TASK DESCRIPTION ::
Down to the last line below, repeat the entries word for word and drop the pictures.

SOURCE DATA ::
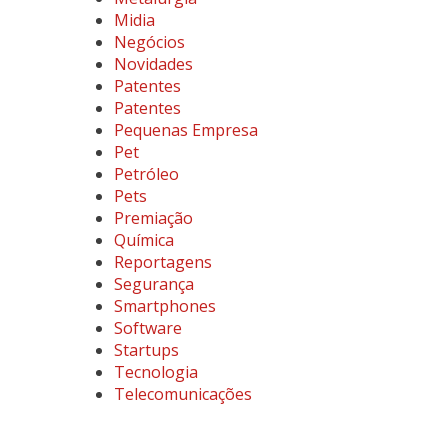
Midia
Negócios
Novidades
Patentes
Patentes
Pequenas Empresa
Pet
Petróleo
Pets
Premiação
Química
Reportagens
Segurança
Smartphones
Software
Startups
Tecnologia
Telecomunicações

TASK RESULT ::
Midia
Negócios
Novidades
Patentes
Patentes
Pequenas Empresa
Pet
Petróleo
Pets
Premiação
Química
Reportagens
Segurança
Smartphones
Software
Startups
Tecnologia
Telecomunicações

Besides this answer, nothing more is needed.